** Work item **
Could you print only the lines from the one containing "M 707,880 L" through the end of the listing below, unchanged?

** Records for this task **
────────────────────────────────────────

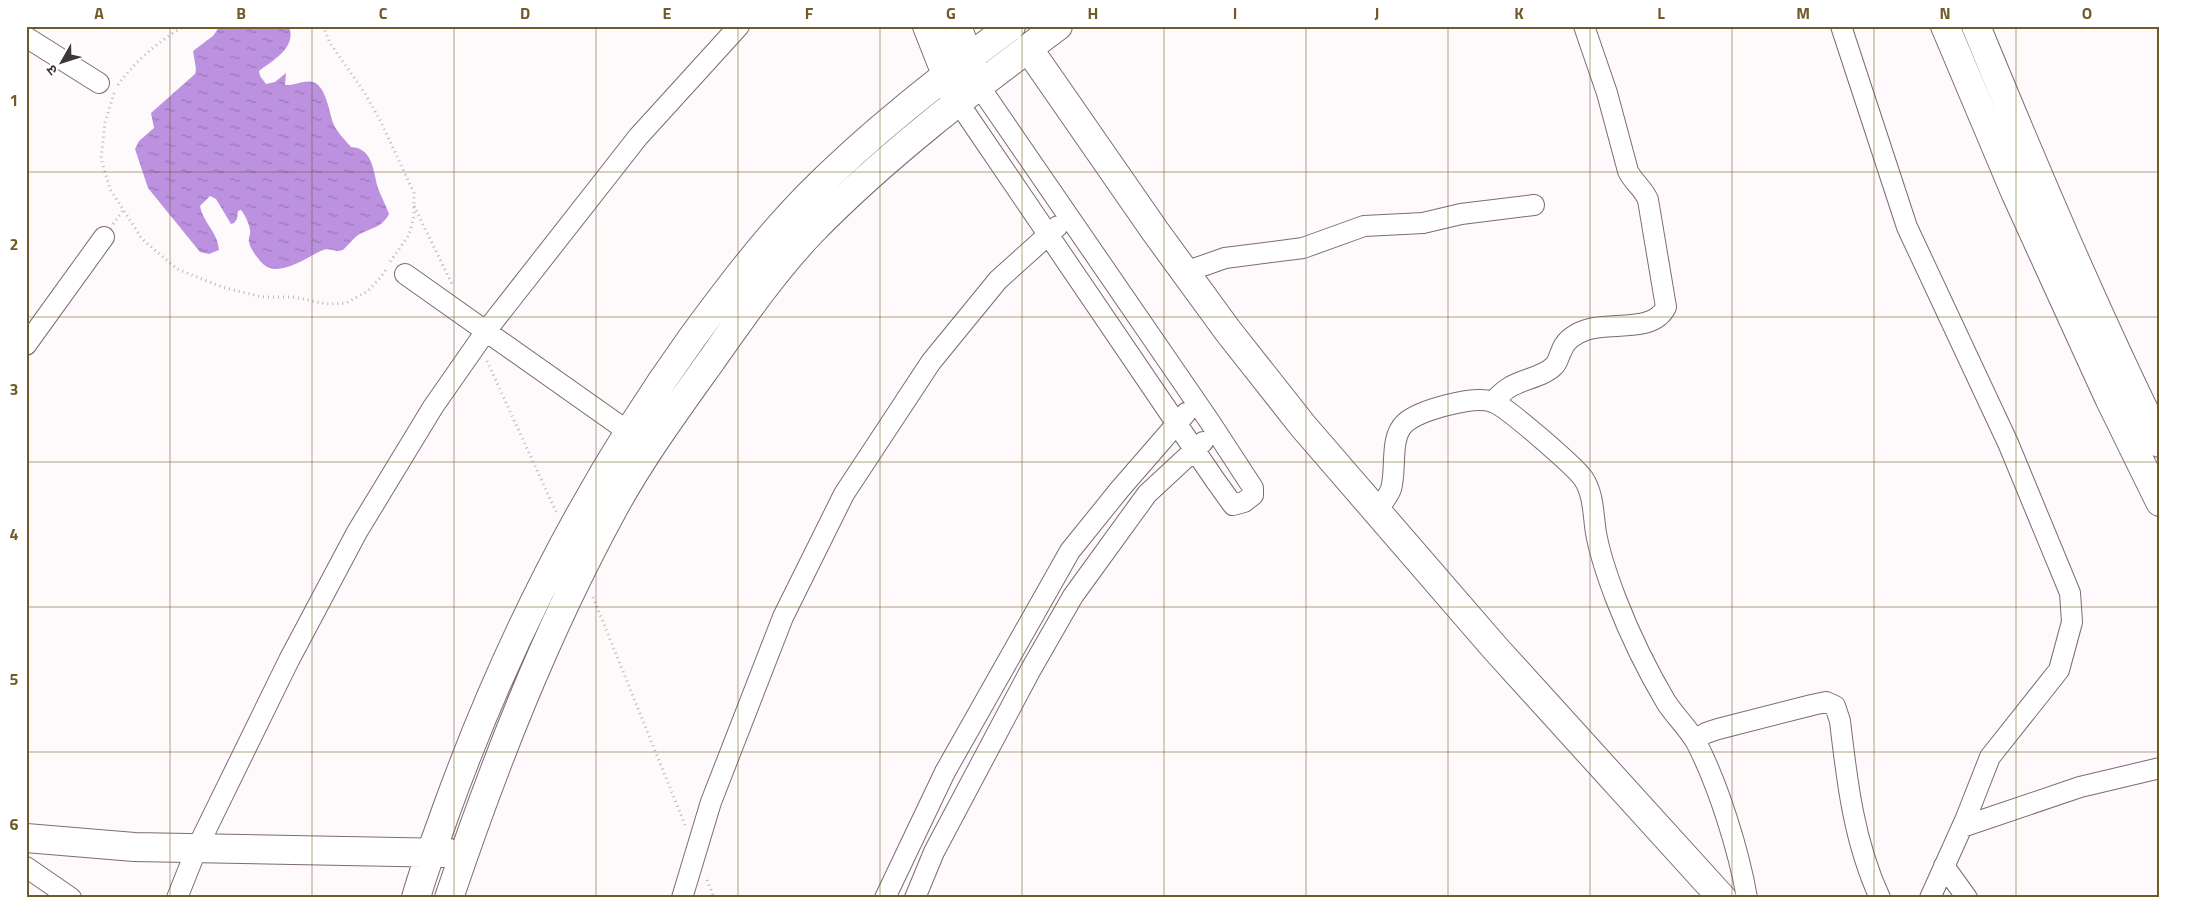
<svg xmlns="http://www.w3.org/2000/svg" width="2186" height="924" viewBox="0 0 2186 924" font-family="'Titillium Web','Noto Sans Devanagari',sans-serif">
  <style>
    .water { fill: url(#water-ripples) }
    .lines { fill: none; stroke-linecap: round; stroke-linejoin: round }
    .street-casing { stroke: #7d6b73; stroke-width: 22 }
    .secondary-casing { stroke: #7d6b73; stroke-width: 30 }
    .path { stroke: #bcb6b9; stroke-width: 3; stroke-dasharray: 1 4; stroke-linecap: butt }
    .street { stroke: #fff; stroke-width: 20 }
    .secondary { stroke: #fff; stroke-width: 28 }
    .grid { fill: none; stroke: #705a2a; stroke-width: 1; stroke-opacity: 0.55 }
    .neatline { fill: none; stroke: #705a2a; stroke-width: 2 }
    .grid-label { font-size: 16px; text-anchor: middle; font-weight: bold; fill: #705a2a }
  </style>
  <defs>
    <pattern id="water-ripples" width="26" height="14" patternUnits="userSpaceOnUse" patternTransform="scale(1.25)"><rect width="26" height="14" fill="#bc91e0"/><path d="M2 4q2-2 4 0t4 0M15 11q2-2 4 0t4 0" fill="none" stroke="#9a77b7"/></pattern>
  </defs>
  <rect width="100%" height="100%" fill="#fef9fb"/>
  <path class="water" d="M 220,26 L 289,26 C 297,48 273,60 259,71 L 260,76 L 266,84 L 275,82 L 286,73 L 285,85 C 294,86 304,80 312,82 C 327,85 329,115 334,125 C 338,133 345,140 351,147 C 373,148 373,171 378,188 C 381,197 386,205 389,214 C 382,227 374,227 362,233 C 353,237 351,243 345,248 C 338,255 331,247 323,250 C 308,256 279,279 263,264 C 258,259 250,249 249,242 C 248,238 251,234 250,230 C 249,223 245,215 241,210 L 238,211 L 237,219 L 234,223 L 231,224 L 216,199 L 210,196 L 200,206 C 203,223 218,232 219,250 L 209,254 L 200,252 L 148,188 L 135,149 L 139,141 L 154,128 L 151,113 L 195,74 L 196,69 L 193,51 L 213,36 Z"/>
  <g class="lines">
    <defs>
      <path id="street" d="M 1841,26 L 1907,227 L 2008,443 L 2070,593 L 2072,622 L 2059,670 L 1990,757 L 1966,818 L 1930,898
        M 26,37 L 99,83
        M 958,102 L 1215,480 L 1233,505 L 1244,502 L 1253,495 L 1253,488 L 1210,422 L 979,86
        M 1185,272 L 1225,258 L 1303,248 L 1364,226 L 1423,223 L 1461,214 L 1534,205
        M 405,274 L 640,440
        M 26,345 L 104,237
        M 1492,402 C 1498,397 1503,391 1510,387 C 1523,379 1543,377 1554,366 C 1558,362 1559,356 1561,352 C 1565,340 1574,334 1586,330 C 1610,321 1653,334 1666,307 L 1648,200 C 1644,189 1633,182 1628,171 L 1607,93 L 1584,26
        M 1377,511 C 1381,504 1388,497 1391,489 C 1397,468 1389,438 1405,423 C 1420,410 1474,395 1493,402 C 1507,407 1574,466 1583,478 C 1594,494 1593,515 1596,533 C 1600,556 1608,578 1616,599 C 1630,635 1647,670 1666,702 C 1675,716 1688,728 1696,742 C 1718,784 1739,851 1747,898
        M 1695,740 L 1706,733 L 1718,729 L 1812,705 L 1826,702 L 1835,706 L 1840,721 C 1847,782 1854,842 1880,898
        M 1962,827 L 2080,787 L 2160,768
        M 1944,866 L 1967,898
        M 26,867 L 71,898
        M 177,898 L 197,848 L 289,660 L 357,532 L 433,407 L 486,331 L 638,137 L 739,26
        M 682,898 L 711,802 L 783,617 L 844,494 L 931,362 L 998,280 L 1058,226
        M 885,898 L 945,772 L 1070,551 L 1120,489 L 1186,413
        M 915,898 L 934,852 L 1030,671 L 1073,596 L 1147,494 L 1203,442"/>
      <path id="secondary" d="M 927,26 L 953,92
        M 957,26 L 975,74
        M 1945,26 L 2015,192 L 2109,398 L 2160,502
        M 1976,26 C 2034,167 2093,307 2160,443
        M 1028,48 L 1155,231 L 1228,331 L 1303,426 L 1495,648 L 1722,898
        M 26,838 L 134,847 L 449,853
        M 416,898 C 424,868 436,840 446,811 C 507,642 587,484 692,338 C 728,289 765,240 808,196 C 870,133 940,79 1011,26
        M 449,898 C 494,765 545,634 612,511 C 640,459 676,410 711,361 C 742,317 774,271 811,232 C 885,156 972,90 1058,26"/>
    </defs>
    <use href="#street" class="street-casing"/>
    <use href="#secondary" class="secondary-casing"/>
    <path class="path" d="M 323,26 L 330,43 L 364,92 L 380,120 L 414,193 L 414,216 L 409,235 L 390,262
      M 118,85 C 135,61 158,42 184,26
      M 114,93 L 105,123 L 101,158 L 110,189 L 142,239 L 177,269 L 222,287 L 262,297 L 293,297 L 327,304 L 346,303 L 368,291 L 381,277 L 387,268
      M 414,206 L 452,284
      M 113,224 L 124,209
      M 487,361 L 557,514
      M 593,597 L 685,825
      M 707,880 L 714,898"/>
    <use href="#street" class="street"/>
    <use href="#secondary" class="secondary"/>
  </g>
  <path class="grid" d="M 170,26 L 170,898M 312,26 L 312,898M 454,26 L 454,898M 596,26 L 596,898M 738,26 L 738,898M 880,26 L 880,898M 1022,26 L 1022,898M 1164,26 L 1164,898M 1306,26 L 1306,898M 1448,26 L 1448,898M 1590,26 L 1590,898M 1732,26 L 1732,898M 1874,26 L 1874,898M 2016,26 L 2016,898M 26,172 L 2160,172M 26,317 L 2160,317M 26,462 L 2160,462M 26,607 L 2160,607M 26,752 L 2160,752"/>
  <rect width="2186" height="924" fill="none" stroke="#ffffff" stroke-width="55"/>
  <g transform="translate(62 62) rotate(231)" stroke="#ffffff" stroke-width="4" paint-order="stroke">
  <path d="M0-4L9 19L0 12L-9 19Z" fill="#3f373a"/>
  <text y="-8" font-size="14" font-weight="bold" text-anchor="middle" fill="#3f373a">उ</text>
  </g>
  <rect x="28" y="28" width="2130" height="868" class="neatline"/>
  <g class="grid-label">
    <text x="99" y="19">A</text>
    <text x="241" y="19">B</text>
    <text x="383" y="19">C</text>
    <text x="525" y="19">D</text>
    <text x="667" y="19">E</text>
    <text x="809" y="19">F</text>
    <text x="951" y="19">G</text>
    <text x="1093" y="19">H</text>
    <text x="1235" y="19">I</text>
    <text x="1377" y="19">J</text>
    <text x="1519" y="19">K</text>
    <text x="1661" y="19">L</text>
    <text x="1803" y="19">M</text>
    <text x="1945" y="19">N</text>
    <text x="2087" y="19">O</text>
    <text x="14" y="106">1</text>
    <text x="14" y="250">2</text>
    <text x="14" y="395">3</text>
    <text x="14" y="540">4</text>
    <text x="14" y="685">5</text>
    <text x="14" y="830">6</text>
  </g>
</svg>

────────────────────────────────────────

** Reply **
      M 707,880 L 714,898"/>
    <use href="#street" class="street"/>
    <use href="#secondary" class="secondary"/>
  </g>
  <path class="grid" d="M 170,26 L 170,898M 312,26 L 312,898M 454,26 L 454,898M 596,26 L 596,898M 738,26 L 738,898M 880,26 L 880,898M 1022,26 L 1022,898M 1164,26 L 1164,898M 1306,26 L 1306,898M 1448,26 L 1448,898M 1590,26 L 1590,898M 1732,26 L 1732,898M 1874,26 L 1874,898M 2016,26 L 2016,898M 26,172 L 2160,172M 26,317 L 2160,317M 26,462 L 2160,462M 26,607 L 2160,607M 26,752 L 2160,752"/>
  <rect width="2186" height="924" fill="none" stroke="#ffffff" stroke-width="55"/>
  <g transform="translate(62 62) rotate(231)" stroke="#ffffff" stroke-width="4" paint-order="stroke">
  <path d="M0-4L9 19L0 12L-9 19Z" fill="#3f373a"/>
  <text y="-8" font-size="14" font-weight="bold" text-anchor="middle" fill="#3f373a">उ</text>
  </g>
  <rect x="28" y="28" width="2130" height="868" class="neatline"/>
  <g class="grid-label">
    <text x="99" y="19">A</text>
    <text x="241" y="19">B</text>
    <text x="383" y="19">C</text>
    <text x="525" y="19">D</text>
    <text x="667" y="19">E</text>
    <text x="809" y="19">F</text>
    <text x="951" y="19">G</text>
    <text x="1093" y="19">H</text>
    <text x="1235" y="19">I</text>
    <text x="1377" y="19">J</text>
    <text x="1519" y="19">K</text>
    <text x="1661" y="19">L</text>
    <text x="1803" y="19">M</text>
    <text x="1945" y="19">N</text>
    <text x="2087" y="19">O</text>
    <text x="14" y="106">1</text>
    <text x="14" y="250">2</text>
    <text x="14" y="395">3</text>
    <text x="14" y="540">4</text>
    <text x="14" y="685">5</text>
    <text x="14" y="830">6</text>
  </g>
</svg>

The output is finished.